### Exercise directions:
Give every line of the material back exactly, images removed.

### Dataset extract:
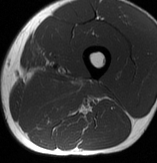
MRI of an extremity soft-tissue mass, one axial slice. Slice 26 of 70 in the series (ordered by position). MR volume resampled by the dataset authors to the PET/CT grid (not the native acquisition matrix). 3.27 mm slice thickness. 157 × 163 image matrix, field of view 153 × 159 mm. Male patient. From the clinical record (not read from this slice): histological type: extraskeletal osteosarcoma; grade: high; site of the primary tumour: left adductur.
Annotated regions visible in this slice (expert contour drawn on MRI and transferred to this co-registered scan by the dataset authors):
- gross tumour volume (mass): bounding box <26,74,107,111> (left, top, right, bottom; pixels)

### Output of the exercise:
MRI of an extremity soft-tissue mass, one axial slice. Slice 26 of 70 in the series (ordered by position). MR volume resampled by the dataset authors to the PET/CT grid (not the native acquisition matrix). 3.27 mm slice thickness. 157 × 163 image matrix, field of view 153 × 159 mm. Male patient. From the clinical record (not read from this slice): histological type: extraskeletal osteosarcoma; grade: high; site of the primary tumour: left adductur.
Annotated regions visible in this slice (expert contour drawn on MRI and transferred to this co-registered scan by the dataset authors):
- gross tumour volume (mass): bounding box <26,74,107,111> (left, top, right, bottom; pixels)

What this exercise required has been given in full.